══ RECORD SET

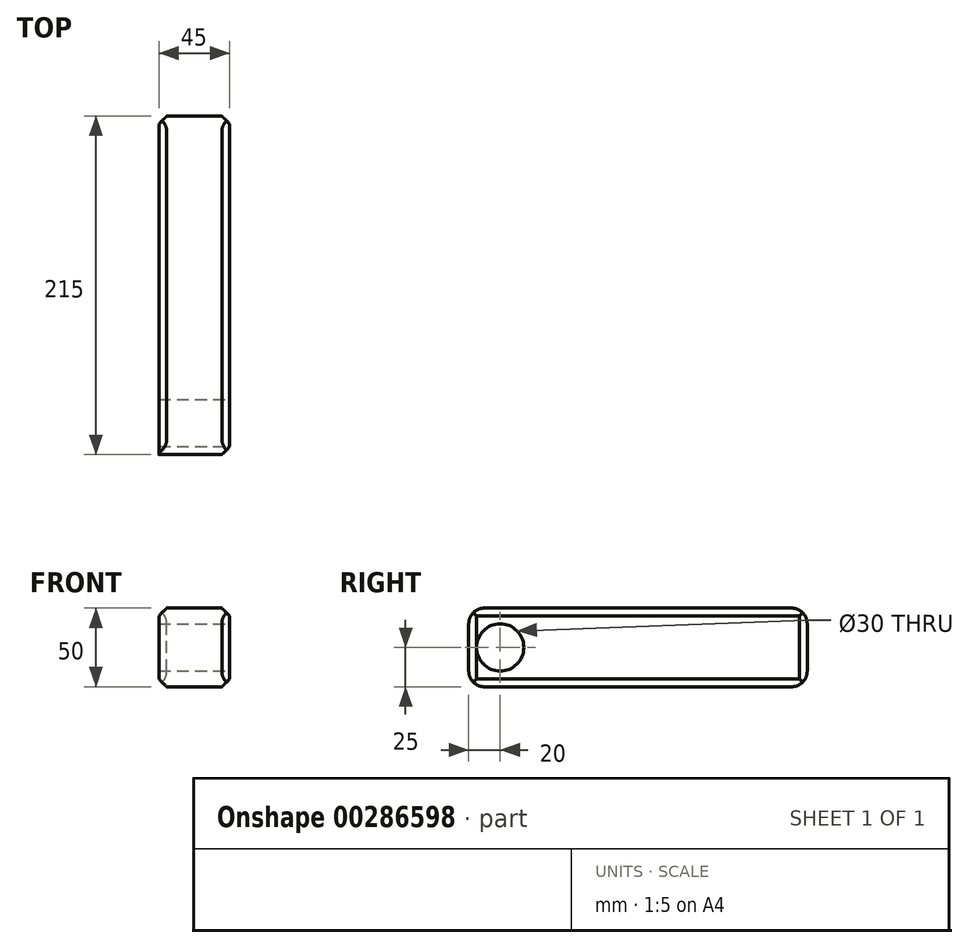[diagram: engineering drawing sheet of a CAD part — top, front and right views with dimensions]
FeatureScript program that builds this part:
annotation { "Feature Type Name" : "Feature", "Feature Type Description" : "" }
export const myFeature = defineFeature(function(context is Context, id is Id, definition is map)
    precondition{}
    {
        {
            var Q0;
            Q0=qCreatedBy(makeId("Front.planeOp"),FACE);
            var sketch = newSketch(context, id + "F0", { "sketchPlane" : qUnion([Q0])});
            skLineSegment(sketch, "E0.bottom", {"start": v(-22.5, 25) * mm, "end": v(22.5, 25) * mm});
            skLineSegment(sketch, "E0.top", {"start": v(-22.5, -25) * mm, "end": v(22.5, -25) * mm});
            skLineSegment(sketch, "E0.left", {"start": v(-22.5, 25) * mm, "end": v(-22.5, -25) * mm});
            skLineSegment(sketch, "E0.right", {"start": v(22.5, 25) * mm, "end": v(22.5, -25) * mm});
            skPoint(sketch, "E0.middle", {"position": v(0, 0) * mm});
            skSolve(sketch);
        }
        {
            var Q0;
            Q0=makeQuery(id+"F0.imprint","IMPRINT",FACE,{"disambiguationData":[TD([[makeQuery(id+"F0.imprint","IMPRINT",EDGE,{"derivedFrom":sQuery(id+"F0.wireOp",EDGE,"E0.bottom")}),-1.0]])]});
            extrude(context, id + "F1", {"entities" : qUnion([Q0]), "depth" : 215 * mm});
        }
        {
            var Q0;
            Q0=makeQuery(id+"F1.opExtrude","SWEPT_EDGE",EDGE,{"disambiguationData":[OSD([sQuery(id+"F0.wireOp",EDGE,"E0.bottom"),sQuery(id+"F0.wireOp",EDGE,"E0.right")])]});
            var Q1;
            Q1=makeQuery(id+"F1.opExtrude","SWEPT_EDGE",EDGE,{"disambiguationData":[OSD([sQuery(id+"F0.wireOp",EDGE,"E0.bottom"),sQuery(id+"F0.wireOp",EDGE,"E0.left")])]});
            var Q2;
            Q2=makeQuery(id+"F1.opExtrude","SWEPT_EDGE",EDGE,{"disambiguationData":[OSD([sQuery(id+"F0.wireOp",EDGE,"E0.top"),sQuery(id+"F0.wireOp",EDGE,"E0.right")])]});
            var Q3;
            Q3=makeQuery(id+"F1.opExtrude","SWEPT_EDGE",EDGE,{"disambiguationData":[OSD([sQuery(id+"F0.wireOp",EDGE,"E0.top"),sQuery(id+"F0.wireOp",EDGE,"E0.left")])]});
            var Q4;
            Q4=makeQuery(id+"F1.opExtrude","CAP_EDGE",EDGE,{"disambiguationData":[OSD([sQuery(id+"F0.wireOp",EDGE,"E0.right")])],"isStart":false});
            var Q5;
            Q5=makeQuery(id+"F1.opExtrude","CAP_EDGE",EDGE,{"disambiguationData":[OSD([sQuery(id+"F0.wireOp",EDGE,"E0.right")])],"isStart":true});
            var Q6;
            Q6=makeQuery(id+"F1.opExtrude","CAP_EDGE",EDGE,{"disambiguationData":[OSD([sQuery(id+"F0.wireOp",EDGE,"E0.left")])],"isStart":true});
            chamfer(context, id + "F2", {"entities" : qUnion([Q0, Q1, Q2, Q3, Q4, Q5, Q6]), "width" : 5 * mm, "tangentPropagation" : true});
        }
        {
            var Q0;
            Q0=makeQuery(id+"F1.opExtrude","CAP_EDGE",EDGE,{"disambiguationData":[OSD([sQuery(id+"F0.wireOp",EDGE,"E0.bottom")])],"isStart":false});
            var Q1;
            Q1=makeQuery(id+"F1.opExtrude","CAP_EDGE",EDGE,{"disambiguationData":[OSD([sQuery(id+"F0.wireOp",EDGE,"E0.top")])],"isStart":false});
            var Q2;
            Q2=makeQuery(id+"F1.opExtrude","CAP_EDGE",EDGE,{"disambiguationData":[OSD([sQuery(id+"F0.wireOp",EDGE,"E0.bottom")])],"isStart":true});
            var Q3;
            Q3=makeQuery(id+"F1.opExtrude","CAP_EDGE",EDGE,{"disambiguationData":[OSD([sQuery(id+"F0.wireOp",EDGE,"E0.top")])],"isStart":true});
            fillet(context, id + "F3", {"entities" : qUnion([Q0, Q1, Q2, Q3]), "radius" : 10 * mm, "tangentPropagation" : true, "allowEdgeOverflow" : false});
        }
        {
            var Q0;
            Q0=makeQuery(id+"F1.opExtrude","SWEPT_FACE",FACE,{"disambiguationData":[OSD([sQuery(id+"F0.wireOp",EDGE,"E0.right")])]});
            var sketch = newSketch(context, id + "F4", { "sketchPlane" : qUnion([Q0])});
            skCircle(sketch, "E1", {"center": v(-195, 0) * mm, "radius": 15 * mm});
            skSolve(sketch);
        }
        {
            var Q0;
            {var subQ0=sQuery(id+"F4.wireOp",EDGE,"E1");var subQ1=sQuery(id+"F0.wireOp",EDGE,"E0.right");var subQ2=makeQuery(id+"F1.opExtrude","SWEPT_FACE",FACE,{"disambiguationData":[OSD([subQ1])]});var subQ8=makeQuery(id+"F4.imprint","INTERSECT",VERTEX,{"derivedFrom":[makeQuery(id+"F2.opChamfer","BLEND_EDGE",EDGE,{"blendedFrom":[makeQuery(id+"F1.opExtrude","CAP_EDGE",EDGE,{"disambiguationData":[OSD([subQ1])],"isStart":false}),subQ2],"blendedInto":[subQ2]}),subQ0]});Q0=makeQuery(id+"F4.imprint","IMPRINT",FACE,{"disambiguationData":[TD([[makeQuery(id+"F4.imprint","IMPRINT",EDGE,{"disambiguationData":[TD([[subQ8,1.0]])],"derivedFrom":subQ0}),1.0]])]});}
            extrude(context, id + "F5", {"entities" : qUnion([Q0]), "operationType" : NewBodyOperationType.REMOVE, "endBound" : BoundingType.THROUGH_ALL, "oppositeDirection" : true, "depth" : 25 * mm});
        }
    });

════

SHORT EXERCISE:
State how many lines in the records above contain the string "newSketch", matching case exactly. Give only the number.

RESULT BELOW:
2